Les récentes investigations ont bien sûr permis de progresser dans la compréhension d'un drame vosgien, devenu national, survenu le 16 octobre 1984. On voit désormais bien au-delà du ravisseur présumé, rôle attribué de longue date à Bernard Laroche, un cousin germain du père de Grégory, tué par Jean-Marie Villemin en 1985.

La malédiction des Villemin

L'enquête s'élargit à «l'équipe qui a concouru au processus mortel», au sein d'un clan divisé par la haine et la jalousie. La malédiction des Villemin. «Cette félonie de certains membres de la famille suscite un sentiment d'effroi chez Jean-Marie et Christine Villemin. Ils sont consternés, effarés, mais en même temps soulagés de cette avancée», nous confiait dimanche Me Thierry Moser, avocat des parents. Les investigations se recentrent vers une branche de la famille, le «clan Jacob», tentant de remonter vers l'instant fatidique de l'assassinat. Claire Barbier, la présidente de la chambre de l'instruction de Dijon, a jugé les charges suffisantes pour mettre en examen Marcel et Jacqueline, grand-oncle et grand-tante de l'enfant, pour «enlèvement et séquestration suivie de mort».

Grégory, enlevé peu après 17 heures, a été retrouvé mort dans la Vologne vers 21h15. La thèse de la séquestration par les Jacob s'appuie notamment sur l'emploi du temps de Marcel ce jour-là, tel que mis en évidence par le logiciel Anacrim.

Selon une source proche de l'enquête, le grand-oncle a maintenu lors de sa garde à vue ce qu'il avait dit à l'époque aux gendarmes.

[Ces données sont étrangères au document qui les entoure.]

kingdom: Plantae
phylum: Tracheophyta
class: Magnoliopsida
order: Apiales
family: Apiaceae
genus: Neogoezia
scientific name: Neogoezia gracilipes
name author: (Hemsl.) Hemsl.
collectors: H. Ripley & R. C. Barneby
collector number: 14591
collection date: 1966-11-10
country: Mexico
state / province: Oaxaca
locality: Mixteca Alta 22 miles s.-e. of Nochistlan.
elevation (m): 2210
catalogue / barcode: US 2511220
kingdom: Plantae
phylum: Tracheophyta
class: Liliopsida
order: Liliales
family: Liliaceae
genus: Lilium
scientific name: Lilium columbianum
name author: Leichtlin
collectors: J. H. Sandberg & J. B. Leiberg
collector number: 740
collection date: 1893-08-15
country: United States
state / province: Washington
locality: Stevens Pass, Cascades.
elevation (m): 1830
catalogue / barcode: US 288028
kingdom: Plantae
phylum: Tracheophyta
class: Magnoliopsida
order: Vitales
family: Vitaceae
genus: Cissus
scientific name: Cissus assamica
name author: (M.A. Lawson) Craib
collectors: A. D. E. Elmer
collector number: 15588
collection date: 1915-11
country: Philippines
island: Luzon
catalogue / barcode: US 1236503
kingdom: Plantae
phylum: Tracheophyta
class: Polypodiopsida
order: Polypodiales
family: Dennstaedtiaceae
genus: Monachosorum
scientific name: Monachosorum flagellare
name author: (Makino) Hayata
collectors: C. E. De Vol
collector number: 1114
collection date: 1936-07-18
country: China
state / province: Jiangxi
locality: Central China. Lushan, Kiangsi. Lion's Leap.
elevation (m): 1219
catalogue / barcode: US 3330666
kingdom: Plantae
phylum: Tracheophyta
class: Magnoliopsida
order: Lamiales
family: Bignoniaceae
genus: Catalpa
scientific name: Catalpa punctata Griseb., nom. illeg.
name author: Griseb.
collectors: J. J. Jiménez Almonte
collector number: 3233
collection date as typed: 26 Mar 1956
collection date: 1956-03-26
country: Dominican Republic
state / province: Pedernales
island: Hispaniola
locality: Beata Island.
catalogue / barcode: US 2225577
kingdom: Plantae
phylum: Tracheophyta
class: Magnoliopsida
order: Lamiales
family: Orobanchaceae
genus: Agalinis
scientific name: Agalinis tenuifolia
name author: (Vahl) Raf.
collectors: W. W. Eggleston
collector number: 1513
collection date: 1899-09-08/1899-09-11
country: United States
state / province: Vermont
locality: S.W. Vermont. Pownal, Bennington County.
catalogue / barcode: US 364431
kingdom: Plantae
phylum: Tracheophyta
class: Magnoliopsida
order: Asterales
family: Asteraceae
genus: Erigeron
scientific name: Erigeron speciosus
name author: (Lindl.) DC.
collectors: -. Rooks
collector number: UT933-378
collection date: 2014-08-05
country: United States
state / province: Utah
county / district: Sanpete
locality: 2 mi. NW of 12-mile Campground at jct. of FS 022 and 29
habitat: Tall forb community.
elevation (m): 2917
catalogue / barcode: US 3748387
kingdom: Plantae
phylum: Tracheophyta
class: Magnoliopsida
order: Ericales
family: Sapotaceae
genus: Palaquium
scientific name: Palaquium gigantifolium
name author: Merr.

Le 16 octobre 1984, il se serait rendu à son usine, située dans son village d'Aumontzey, pour l'embauche de 13 heures. Il aurait ensuite participé à une réunion syndicale jusqu'à 17 heures. Ensuite, il serait resté bien plus tard à l'usine pour un pot.

Un atout caché des gendarmes ?

Dans un arrêt de la chambre d'accusation de Dijon, en 1993, les magistrats notaient que l'emploi du temps du couple «ne pouvait être établi avec une totale certitude», n'excluant pas une «absence momentanée» de leur lieu de travail. Mais ils estimaient ces présomptions «insuffisantes».

Les gendarmes de la SR disposent-ils d'un atout caché ? Si c'est le cas, ils ne vont pas tarder à l'utiliser. «Le procureur général a volontairement donné des informations parcellaires», assure Me Moser, «confiant» pour la suite.

Mardi matin, à 9 heures, la chambre de l'instruction de Dijon se prononcera sur le maintien en détention des deux suspects. «On marche sur la tête ! Il n'y a rien, absolument rien, de nouveau», dénonce l'avocat de Marcel Jacob, Me Stéphane Giuranna. Et de prévenir qu'il s'opposera à toute demande de huis clos. Histoire de prouver que le couple, qui réfute toute implication, n'a «rien à cacher».